Think of all you could be missing. Once in a movie (I think) I heard the line “when you find the person you want to spend the rest of your life with, you want the rest of your life to start right away!”

You could be having great laughs, fantastic sex, and loving like crazy.. instead of just treading water. In that situation I’d NEVER choose to tread water. Don’t get me wrong, I don’t want to jump in and have that feeling that I’m “pretending” to be close with someone but don’t actually know them well enough to BE close… but at the same time, why does it have to be so complicated?

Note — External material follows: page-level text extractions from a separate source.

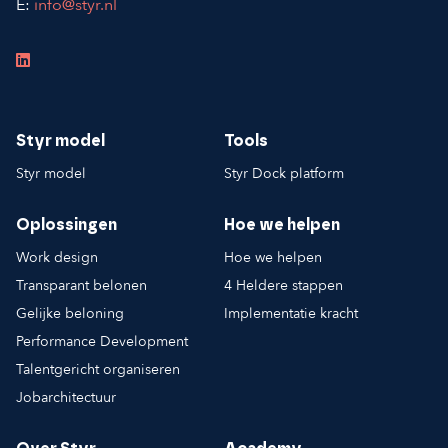
E:
info@styr.nl
Styr model
Tools
Styr model
Styr Dock platform
Oplossingen
Hoe we helpen
Work design
Hoe we helpen
Transparant belonen
4 Heldere stappen
Gelijke beloning
Implementatie kracht
Performance Development
Talentgericht organiseren
Jobarchitectuur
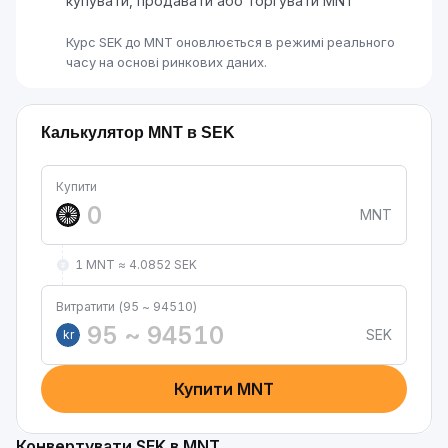
купувати, продавати або торгувати MNT
Курс SEK до MNT оновлюється в режимі реального
часу на основі ринкових даних.
Калькулятор MNT в SEK
Купити
MNT
1 MNT ≈ 4.0852 SEK
Витратити (95 ~ 94510)
SEK
kr
Купити MNT
Конвертувати SEK в MNT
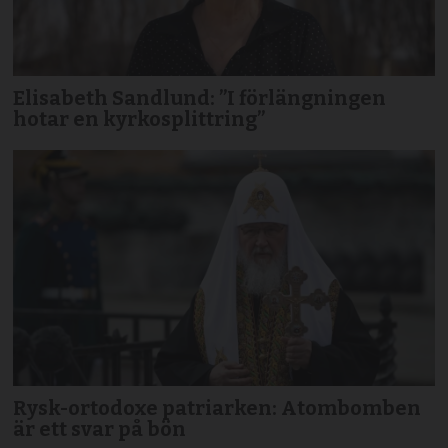
Elisabeth Sandlund: ”I förlängningen
hotar en kyrkosplittring”
Rysk-ortodoxe patriarken: Atombomben
är ett svar på bön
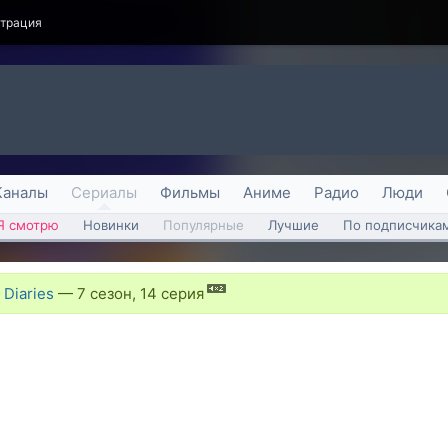
страция
Каналы
Сериалы
Фильмы
Аниме
Радио
Люди
Я смотрю
Новинки
Популярные
Лучшие
По подписчика
Diaries
—
7 сезон, 14 серия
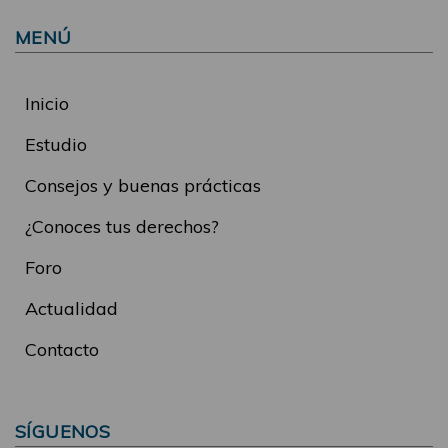
MENÚ
Inicio
Estudio
Consejos y buenas prácticas
¿Conoces tus derechos?
Foro
Actualidad
Contacto
SÍGUENOS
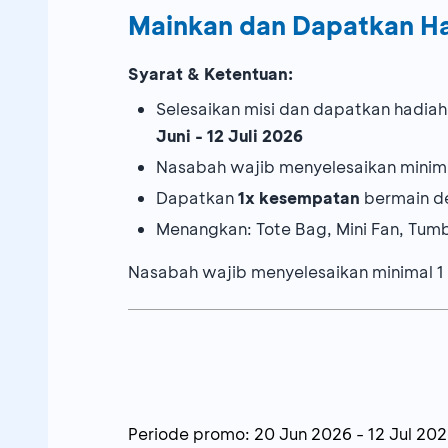
Mainkan dan Dapatkan H
Syarat & Ketentuan:
Selesaikan misi dan dapatkan hadiah
Juni - 12 Juli 2026
Nasabah wajib menyelesaikan minim
Dapatkan
1x kesempatan
bermain d
Menangkan: Tote Bag, Mini Fan, Tum
Nasabah wajib menyelesaikan minimal 1
Melakukan aktivasi dan top up Poket Val
Melakukan pembukaan rekening di boot
teman untuk membuka rekening
Melakukan transaksi di area
Urban Fores
Periode promo:
20 Jun 2026
-
12 Jul 20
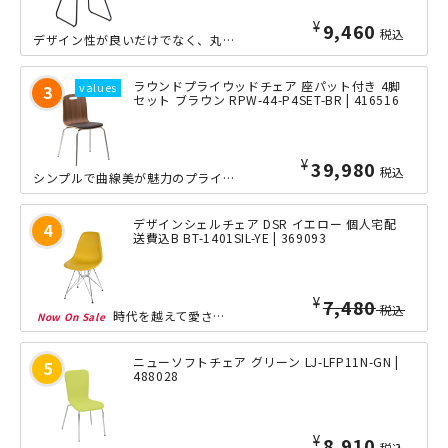
¥
9,460
税込
デザイン性が良いだけでなく、丸みがかった座面が身体にフィットし快適な座り心地を実...
ラウンドプライウッドチェア 座パット付き 4脚
セット ブラウン RPW-44-P4SET-BR | 416516
¥
39,980
税込
シンプルで曲線美が魅力のプライウッド製4本脚チェアです。明るい北欧風のナチュラル...
デザインシェルチェア DSR イエロー 個人宅配
送費込B BT-1401SIL-YE | 369093
¥
5,980
税込
時代を越えて愛され続けている、他にない斬新なデザインフォルムの「シェルサイドチェ...
ニューソフトチェア グリーン LJ-LFP11N-GN |
488028
¥
8,910
税込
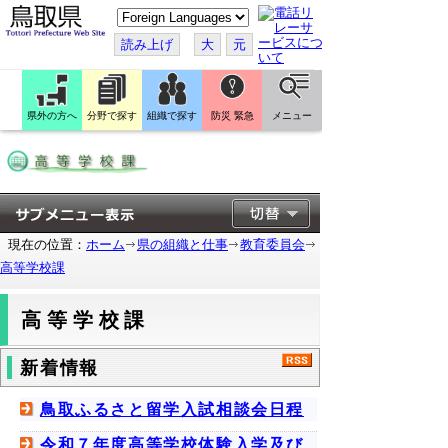
こ
の
ペ
読み上げ
大
元
ー
ジ
を
翻
訳
県外の方へ
分野で探す
組織で探す
防災 緊急
メニュー
す
る
現在の位置：
ホーム
県の組織と仕事
教育委員会
高等学校課
高等学校課
新着情報
鳥取ふるさと留学入試相談会日程
令和７年度高等学校体験入学及び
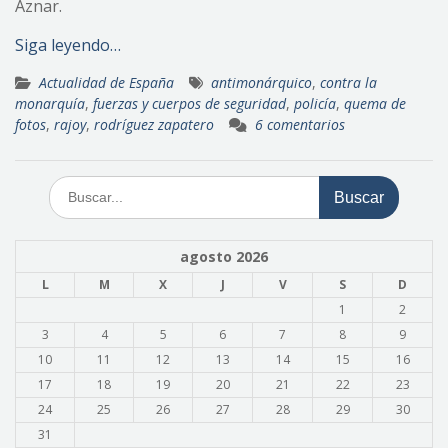
Aznar.
Siga leyendo…
Actualidad de España
antimonárquico
,
contra la
monarquía
,
fuerzas y cuerpos de seguridad
,
policía
,
quema de
fotos
,
rajoy
,
rodríguez zapatero
6 comentarios
Buscar:
agosto 2026
L
M
X
J
V
S
D
1
2
3
4
5
6
7
8
9
10
11
12
13
14
15
16
17
18
19
20
21
22
23
24
25
26
27
28
29
30
31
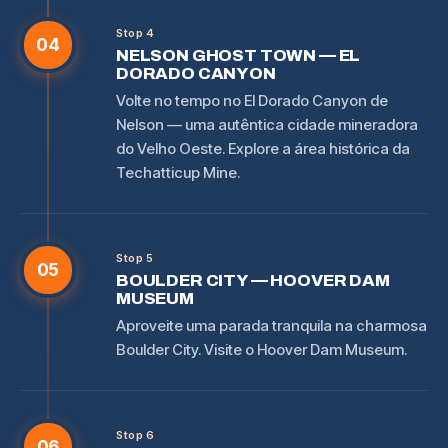
Stop 4
04
NELSON GHOST TOWN — EL
DORADO CANYON
Volte no tempo no El Dorado Canyon de
Nelson — uma autêntica cidade mineradora
do Velho Oeste. Explore a área histórica da
Techatticup Mine.
Stop 5
05
BOULDER CITY — HOOVER DAM
MUSEUM
Aproveite uma parada tranquila na charmosa
Boulder City. Visite o Hoover Dam Museum.
Stop 6
06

In my last relationship, we met… had one date, and then we were together. Just like that, we were in a relationship. He was a couple months out of a relationship where his fiance of 7 years had run off with his best friend but he didn’t let that stop him. Sure, he was afraid of getting hurt again and he said so, but he kept on trucking. He didn’t let the fear control his life. Sometimes I just feel like I’m wasting my time pampering someone’s fragile ego!

Why can’t it just be that simple? When I was young, that’s how it was. Now, I can’t stop hearing the phrases “just dating” and “dating other people” and crap like that. Complicated, complicated. But then again, I see why people do it.

I date other people because it keeps me from getting too attached to the one situation. It also doesn’t sting as bad if one situation doesn’t work out, because you’ve got possibilities with the others. I don’t like it though. It makes me uncomfortable. In fact, tonight I need to write a letter to The Jailer and explain my situation and stuff. He’s been wanting to come out here and visit. See me again, and I told him he could stay at the house.. which is still fine but he needs to know it would be as friends only.

In fact, I’m going to go do that now.